В этот миг время для Егора словно остановилось. Он почувствовал под своими пальцами не просто узелок, а тепло ее руки, хрупкость ее запястья. Ему с внезапной, почти болезненной остротой захотелось сжать эти маленькие, трудолюбивые ладони в своих и больше не отпускать. Удержать эту частичку тепла и света, так неожиданно появившуюся на его пороге. Но Егор понимал — пока нельзя. Лишь на мгновение, чуть дольше, чем того требовала вежливость, его пальцы сомкнулись вокруг ее руки, передавая без слов все, что бушевало у него внутри.
— Спасибо, Марина, — проговорил Егор, и ее имя на его языке прозвучало как редкая, сладкая музыка. Молодой человек словно впервые пробовал его на вкус — нежное, мелодичное, полное тайны. — Марина, — прошептал он еще раз, уже только для себя, пытаясь осмыслить это новое, захватившее его целиком чувство.
— Егор, — так же тихо, почти беззвучно, ответила она, и в этом простом обмене именами был целый мир, рождающийся на их глазах. Она прислушивалась к бешеному стуку собственного сердца, которое, казалось, собиралось вырваться из груди, чтобы быть ближе к нему.
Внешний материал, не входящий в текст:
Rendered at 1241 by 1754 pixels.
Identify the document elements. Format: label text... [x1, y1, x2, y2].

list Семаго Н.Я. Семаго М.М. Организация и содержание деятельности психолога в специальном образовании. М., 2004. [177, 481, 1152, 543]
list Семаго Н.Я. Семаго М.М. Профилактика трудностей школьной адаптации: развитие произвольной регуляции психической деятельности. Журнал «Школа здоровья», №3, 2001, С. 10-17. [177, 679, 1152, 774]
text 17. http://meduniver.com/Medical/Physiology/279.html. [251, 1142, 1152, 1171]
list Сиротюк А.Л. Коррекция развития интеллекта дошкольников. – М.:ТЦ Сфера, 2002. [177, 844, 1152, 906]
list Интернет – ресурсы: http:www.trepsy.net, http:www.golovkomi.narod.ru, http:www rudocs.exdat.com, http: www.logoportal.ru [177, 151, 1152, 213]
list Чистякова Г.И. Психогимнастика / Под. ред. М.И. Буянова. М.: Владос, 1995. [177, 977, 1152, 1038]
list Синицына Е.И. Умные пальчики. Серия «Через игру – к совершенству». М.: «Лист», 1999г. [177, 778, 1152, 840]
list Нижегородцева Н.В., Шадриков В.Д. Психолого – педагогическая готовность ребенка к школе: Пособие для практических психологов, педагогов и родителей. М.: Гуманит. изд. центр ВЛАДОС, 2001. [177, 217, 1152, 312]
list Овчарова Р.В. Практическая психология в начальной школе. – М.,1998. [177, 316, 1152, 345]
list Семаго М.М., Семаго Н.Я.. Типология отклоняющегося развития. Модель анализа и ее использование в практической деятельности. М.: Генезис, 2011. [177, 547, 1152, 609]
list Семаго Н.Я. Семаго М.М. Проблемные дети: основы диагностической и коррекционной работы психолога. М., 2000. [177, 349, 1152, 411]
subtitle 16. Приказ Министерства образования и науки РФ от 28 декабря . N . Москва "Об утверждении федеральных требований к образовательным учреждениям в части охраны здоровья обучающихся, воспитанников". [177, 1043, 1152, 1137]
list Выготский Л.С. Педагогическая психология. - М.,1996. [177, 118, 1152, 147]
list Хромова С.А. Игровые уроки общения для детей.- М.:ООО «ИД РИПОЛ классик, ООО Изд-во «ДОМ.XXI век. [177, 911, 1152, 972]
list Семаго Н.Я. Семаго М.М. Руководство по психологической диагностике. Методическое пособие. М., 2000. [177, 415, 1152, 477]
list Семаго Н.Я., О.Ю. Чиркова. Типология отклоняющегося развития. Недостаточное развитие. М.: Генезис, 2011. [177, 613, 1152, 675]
Идиллию нарушил восхищённый и испуганный возглас Сени.
— Ох, какая большая собака!
Руки Егора и Марины мгновенно разомкнулись, и узелок едва не полетел на землю, будто пойманный на месте преступления.
— Да, пёс хороший, — кивнул Егор, отступая на шаг, чтобы восстановить дистанцию и дать детям рассмотреть его сторожа. — Зовут Гром.
И это красивое и сильное имя идеально подходило его четвероногому другу. Из-за спины хозяина на гостей смотрел не просто пес, а настоящий богатырь звериного царства. Ростом он был с теленка, мощный, с широкой, лобастой головой и широкой грудью. Его шерсть, густая и темная, отливала медью на весеннем солнце. Но самое поразительное были его глаза — не свирепые, а спокойные, невероятно умные и проницательные. Они изучали незнакомцев без суеты, с достоинством, подобающим истинному охраннику. Пёс не рычал, и его молчаливая, уверенная мощь внушала не страх, а глубокое уважение. Это был не пустолайка, а мыслитель и защитник, и в его присутствии становилось ясно, почему Егор мог позволить себе жить в такой глуши в полном спокойствии.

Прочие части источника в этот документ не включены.